* INFORMATION SHOWN
--- START ---

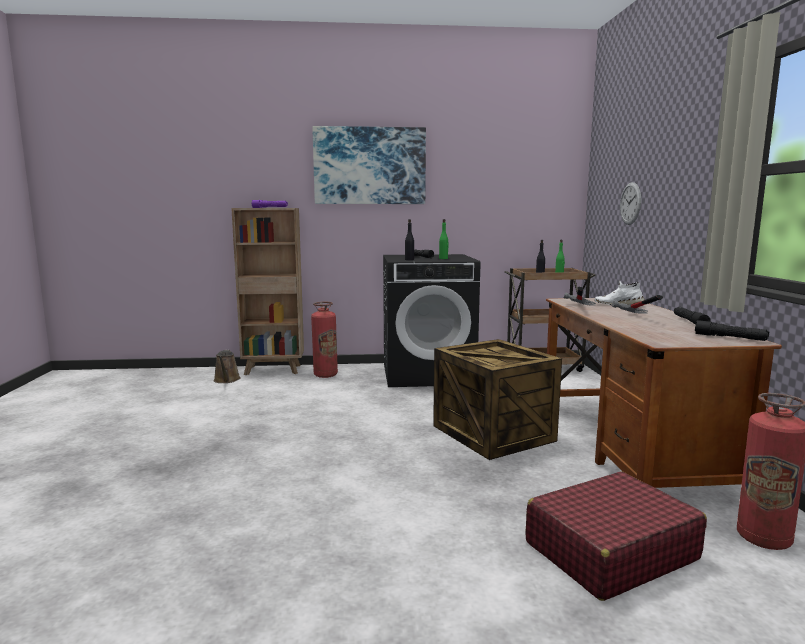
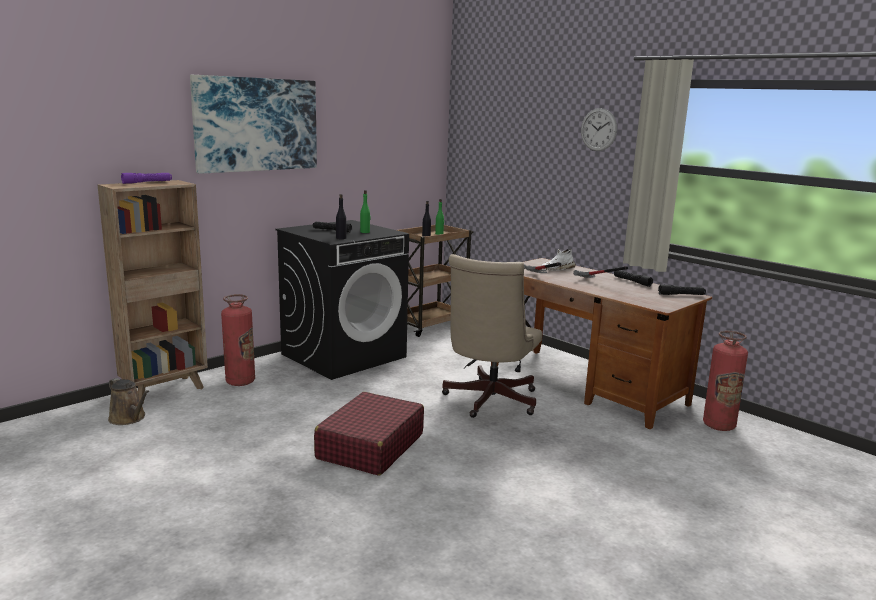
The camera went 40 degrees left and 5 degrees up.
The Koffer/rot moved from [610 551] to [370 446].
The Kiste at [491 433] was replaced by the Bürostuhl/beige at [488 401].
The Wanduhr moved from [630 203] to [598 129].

--- END ---

* AIM OF THE EXERCISE
Search the data above for the word "from". Copy each line it is in.

* SOLUTION TO THIS PROBLEM
The Koffer/rot moved from [610 551] to [370 446].
The Wanduhr moved from [630 203] to [598 129].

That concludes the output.